Rini kaget. Dia bingung harus menjawab apa. Rini memang menyukai penampilan
Radit yang tampan, tetapi dia lebih menyukai sifat Surya yang baik dan humoris.
“Rini, gimana?”
“Eh, ii… iya, aku juga suka sama
kamu. Aku mau jadi TTM kamu,” jawabnya terbata-bata.
Radit sangat puas dengan jawaban Rini, tetapi Rini sendiri masih bingung.
Ada sedikit penyesalan dalam dirinya karena sebenarnya orang yang dia sukai
adalah Surya.
Sudah beberapa bulan Rini berkencan dengan
Radit. Mereka selalu menghabiskan waktu dengan makan berdua di restoran. Sikap
Radit tetap tidak berubah, agak angkuh dan suka menyombongkan diri. Rini rindu
dengan sifat Surya yang periang dan humoris, entah mengapa ia justru selalu
merindukan Surya yang culun dan kutu buku itu.

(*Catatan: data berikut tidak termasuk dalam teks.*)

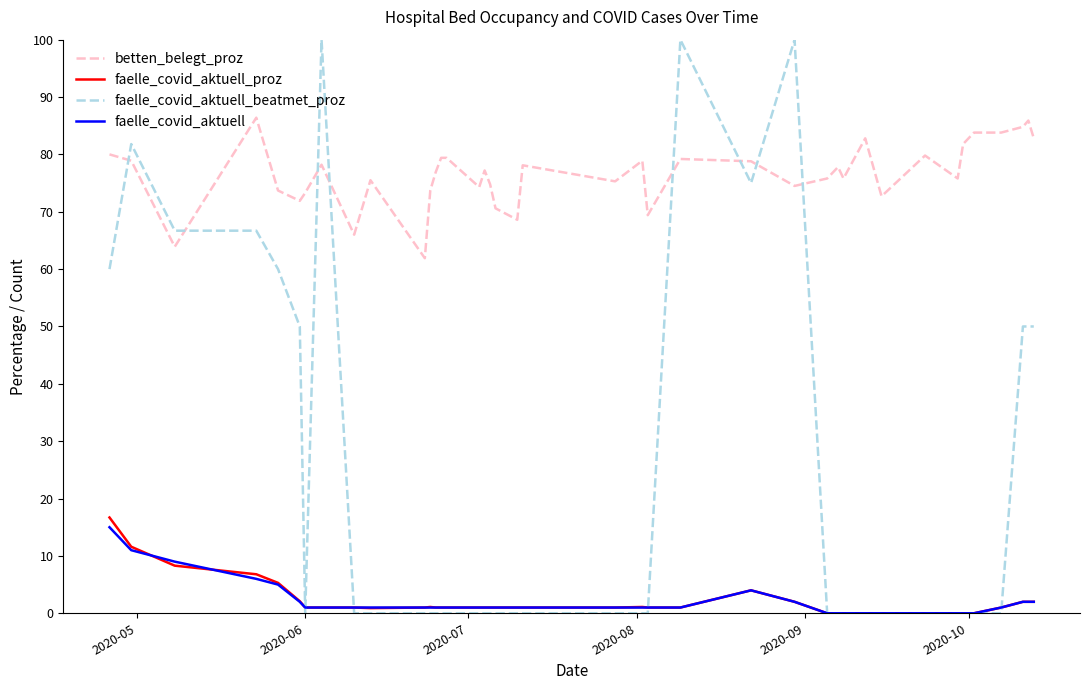

How many series are shown in this chart?

4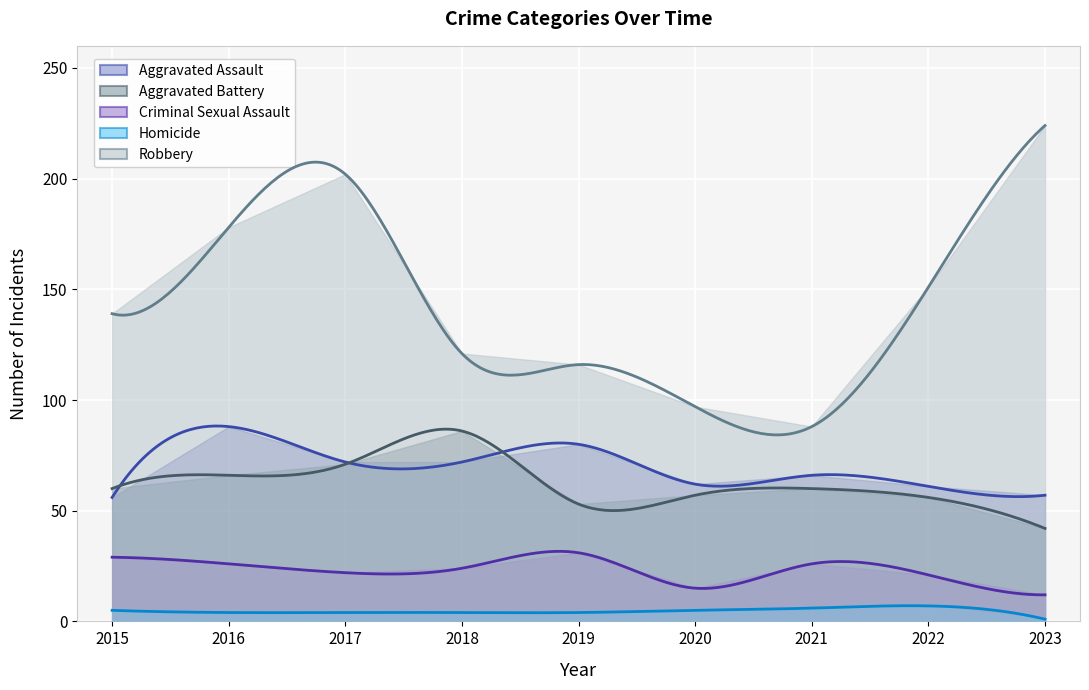

What is the sum of all Aggravated Battery values?

551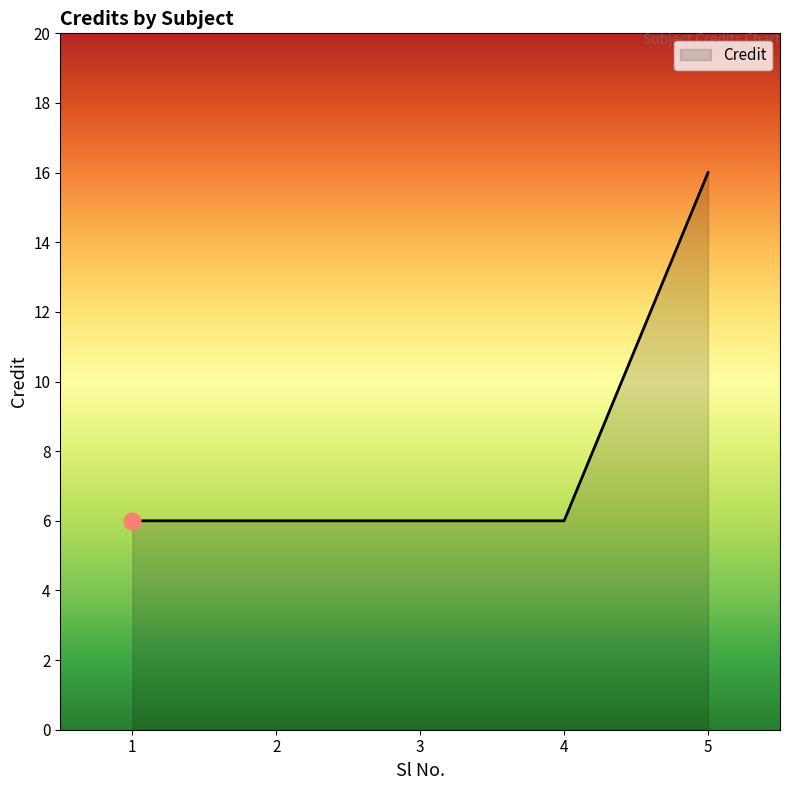

How many series are shown in this chart?

1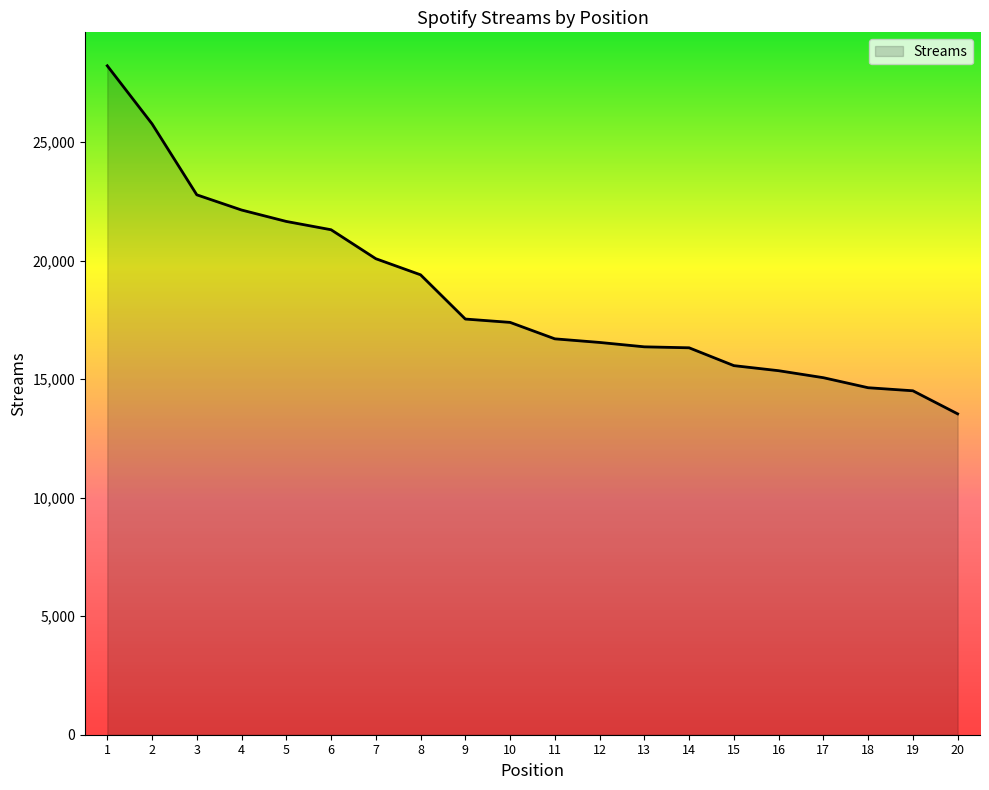

Count the number of categories in the chart.

20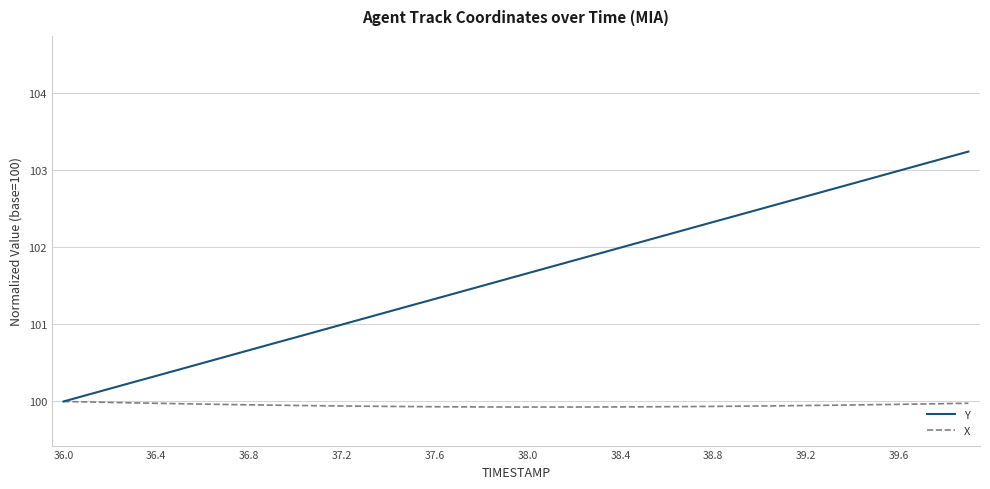

Which series has the widest spread of values?

Y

Suatu hari Rini meminta Radit untuk
makan bersama Surya lagi seperti saat mereka pertama kali bertemu. Radit tidak
keberatan, ia meminta Rini menunggu di tempat biasa. Rini memesan sate padang,
makanan favorit Radit seperti tertulis di info Facebooknya. Ia juga
membawakan koleksi DVD Detektif Conan kesukaannya. Lima belas menit kemudian
Radit dan Surya muncul.
“Dit, aku sudah pesan sate padang
loh buat kamu.”
“Apa? Sate padang? Yang benar saja,
aku paling nggak suka makanan pedas kayak gitu.”

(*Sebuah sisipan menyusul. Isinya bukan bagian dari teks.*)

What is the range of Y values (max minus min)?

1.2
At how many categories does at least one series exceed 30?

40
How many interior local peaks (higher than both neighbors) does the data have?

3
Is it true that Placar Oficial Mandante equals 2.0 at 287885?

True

“Loh, kok gitu sih? Ya sudah, jangan
marah ya, ini aku bawakan kaset Detektif
Conan, seru loh.”
“Ya ampun, aku tuh nggak suka cerita
detektif.”
“Radit!” panggil
seseorang dari jauh. Gadis itu segera menghampiri mereka bertiga.
“Melly!” seru Rini.
“Radit, kamu kemana aja selama ini?
Loh kok ada Rini? Kalian sudah saling kenal ya?” tanya Melly, tetapi pertanyaan
dan tatapannya malah tertuju pada Surya.
Radit terlihat pucat dan panik, ia
kemudian kabur keluar restoran, Rini berusaha mengejarnya. Radit semakin mempercepat larinya, namun malang tiba-tiba sebuah
mobil dengan kecepatan tinggi menabraknya. Radit ambruk
seketika dan berlumuran darah.
“Radit…” teriak Rini.
“Ri, Rini. Maafkan aku. Aku sudah
membohongimu. Sebenarnya akulah Surya. Aku sengaja ingin merebutmu dari Radit.
Aku iri melihat anak tukang kebunku punya teman secantik kamu, makanya dia aku
paksa tukaran nama, sebenarnya Radit juga menyukaimu. Jadilah sahabatnya Rini, dialah
temanmu yang sebenarnya, maafkan aku…” bruk, lelaki itu menghembuskan nafas
terakhirnya.
Kini terjawab sudah segala
kebingungan yang melanda hati Rini dan ia telah menemukan sahabat yang sebenarnya, sahabat
yang merupakan teman pertamanya di Facebook.
Sejak saat itu Rini bersahabat dengan Radit asli yang jujur, ramah, dan
humoris.
0 Komentar:
Posting Komentar
Please be polite in giving a comment, every rude comment will be removed (Sopanlah dalam berkomentar, setiap komentar yang kasar akan dihapus)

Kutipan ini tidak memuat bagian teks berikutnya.